The Art of Listening

One of the hardest lessons for parents is resisting the urge to fix everything. Constantly solving problems or correcting mistakes communicates, even unintentionally, that your child’s feelings are wrong or invalid. Instead:

  • Sit on your hands. Listen fully before responding.

  • Provide empathy, not solutions. Sometimes your child just needs to be heard.

  • Redo when necessary. If you intervene too quickly or offer a solution when it wasn’t warranted, it’s okay to go back, acknowledge it, and apologize. Redos are acceptable—and they model humility and accountability.


Curiosity as the Greatest Gift

Curiosity is the most powerful tool in parenting adolescents. Asking questions, listening without judgment, and seeking to understand your child as a unique individual allows them to feel seen and valued. It nurtures a relationship that can withstand the challenges of adolescence and blossom into adulthood.

Parenting isn’t about perfection—it’s about presence. By trading lectures for questions, punishments for listening, and assumptions for curiosity, you give your child the gift of being truly known. And in doing so, you strengthen the bond that will last a lifetime.


Below is a practical guide with daily and weekly prompts to help you connect, understand, and support your preteen or teen without preaching, fixing, or shutting down their feelings.


1. Daily Questions: Small Steps, Big Impact

Ask one or two questions every day. Keep it light, curious, and non-judgmental.

  • How was your day today? (Follow up with a curiosity question: “What was the best part? The hardest part?”)

  • What’s something that made you feel proud or happy today?

  • Did anything frustrate or upset you today? (Avoid immediately solving; just listen.)

  • How did you experience me as your parent today?

  • What’s something you’re thinking about or curious about right now?

Tip: Listen fully. Avoid the urge to lecture, correct, or solve unless they explicitly ask for guidance. Your presence is the gift.


2. Weekly Check-Ins: Deeper Conversations

Set aside a dedicated time each week for more intentional dialogue. These can be longer conversations where your child feels safe to share:

  • How do you feel about the rules or expectations at home?

  • Is there something you wish I understood better about you?

  • How do you see yourself growing this week or month?

  • If you could change one thing about how we interact, what would it be?

  • What’s something exciting or meaningful you want to try or explore?

Tip: This is not the time to solve problems unless asked. Focus on understanding their perspective. End the check-in with an affirmation: “Thank you for sharing this with me—I see you, and I’m listening.”


3. The Art of Listening

  • Sit on your hands: Resist the urge to immediately fix or correct.

  • Reflect back: Show you understand by paraphrasing: “It sounds like you felt frustrated when…”

  • Offer empathy: “That makes sense—you were upset and that was hard.”

  • Redo if necessary: If you intervene too quickly, it’s okay to go back, apologize, and say: “I realize I tried to solve this when I should have just listened. Can we try again?”

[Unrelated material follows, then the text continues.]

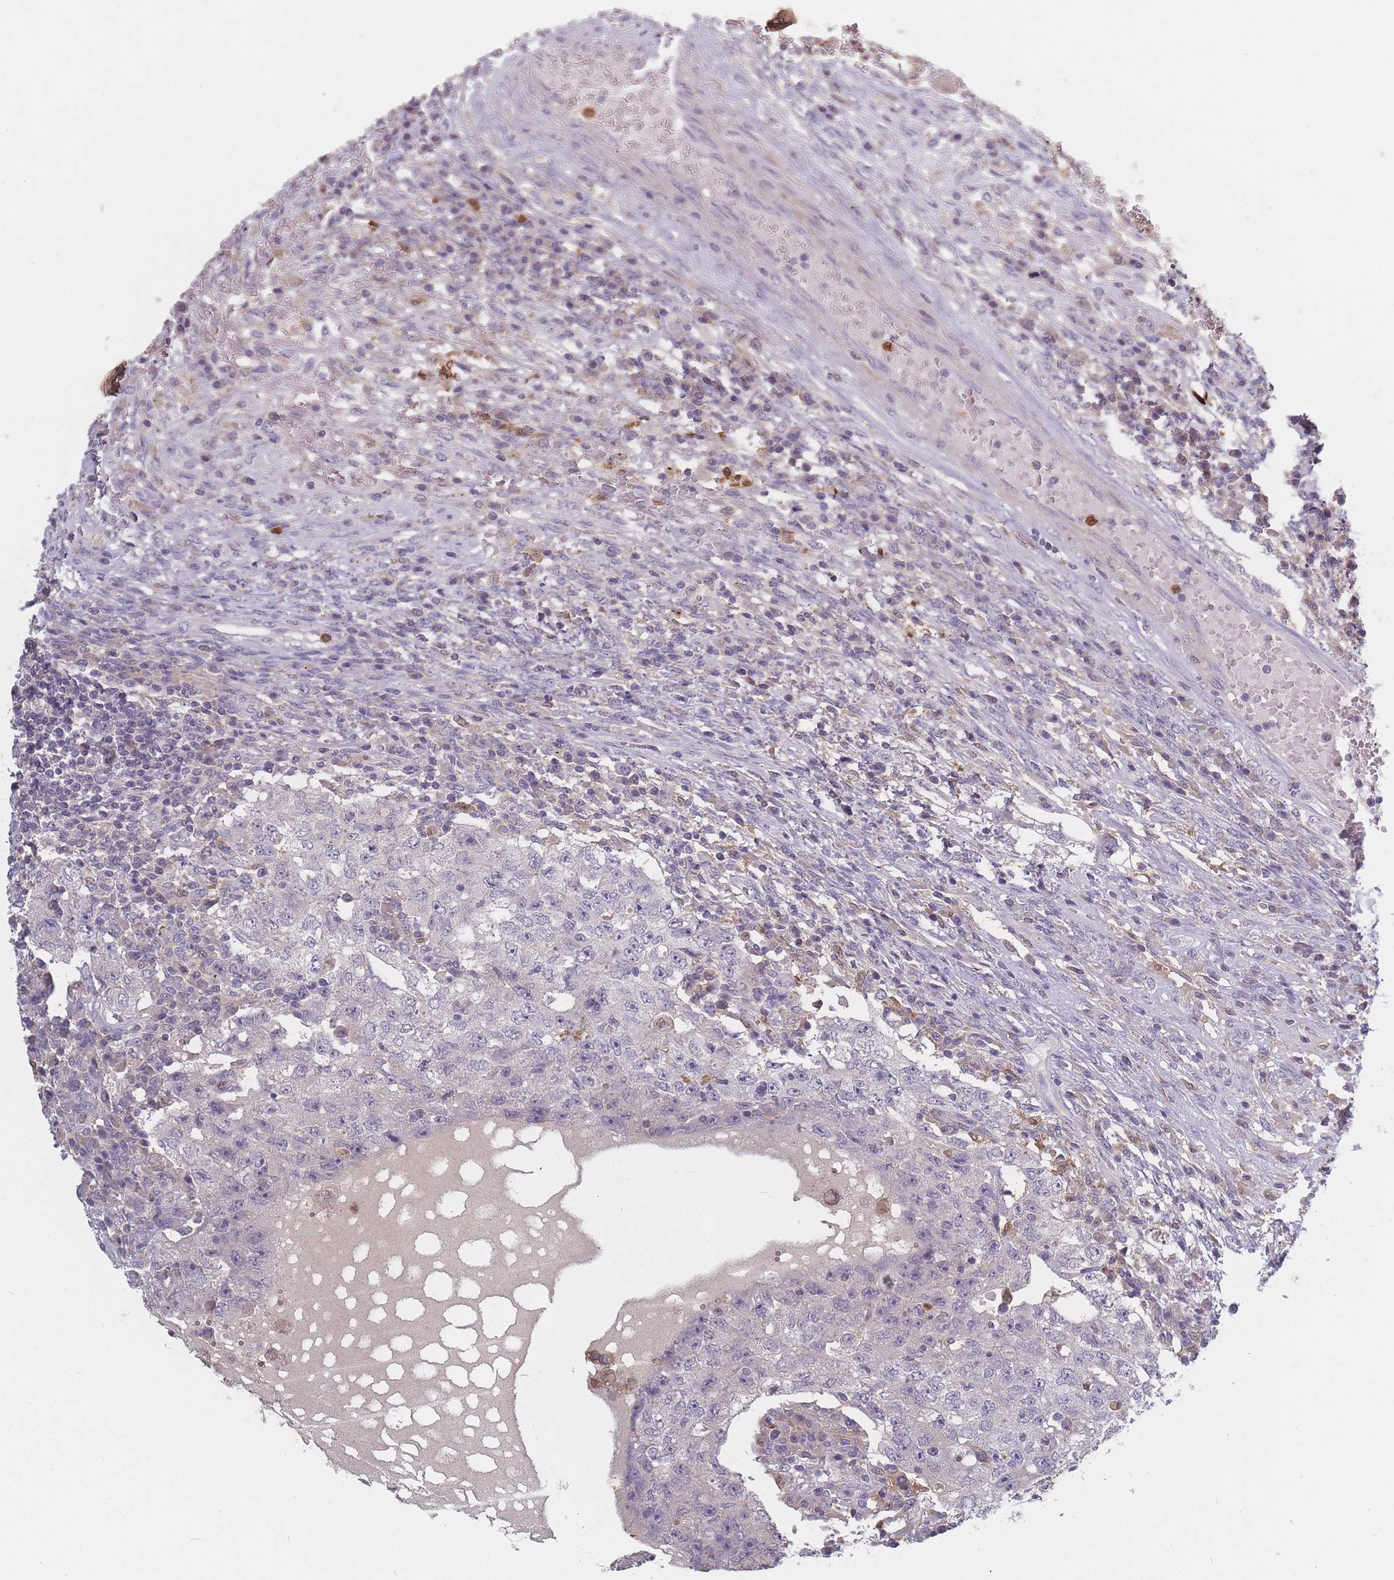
{"staining": {"intensity": "negative", "quantity": "none", "location": "none"}, "tissue": "testis cancer", "cell_type": "Tumor cells", "image_type": "cancer", "snomed": [{"axis": "morphology", "description": "Carcinoma, Embryonal, NOS"}, {"axis": "topography", "description": "Testis"}], "caption": "Immunohistochemistry (IHC) of testis cancer demonstrates no expression in tumor cells. The staining was performed using DAB to visualize the protein expression in brown, while the nuclei were stained in blue with hematoxylin (Magnification: 20x).", "gene": "BST1", "patient": {"sex": "male", "age": 26}}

4. Bonus: Model Curiosity and Humility

  • Ask your child: “How do you see me as a parent right now?”

  • Be willing to hear criticism without defensiveness.

  • Show that making mistakes and correcting them is part of being human.


5. The Goal: Long-Lasting Connection

When you consistently choose curiosity over preaching, listening over solving, and empathy over judgment, you:

  • Build trust that lasts into adulthood

  • Reduce the risk of conflict or family estrangement

  • Show your child that their thoughts, feelings, and experiences matter

  • Foster a sense of individuality, independence, and self-worth


Parenting adolescents isn’t about perfection. It’s about presence, curiosity, and love. By asking questions, listening fully, and honoring your child’s perspective, you give them—and yourself—the gift of a deep, lifelong connection.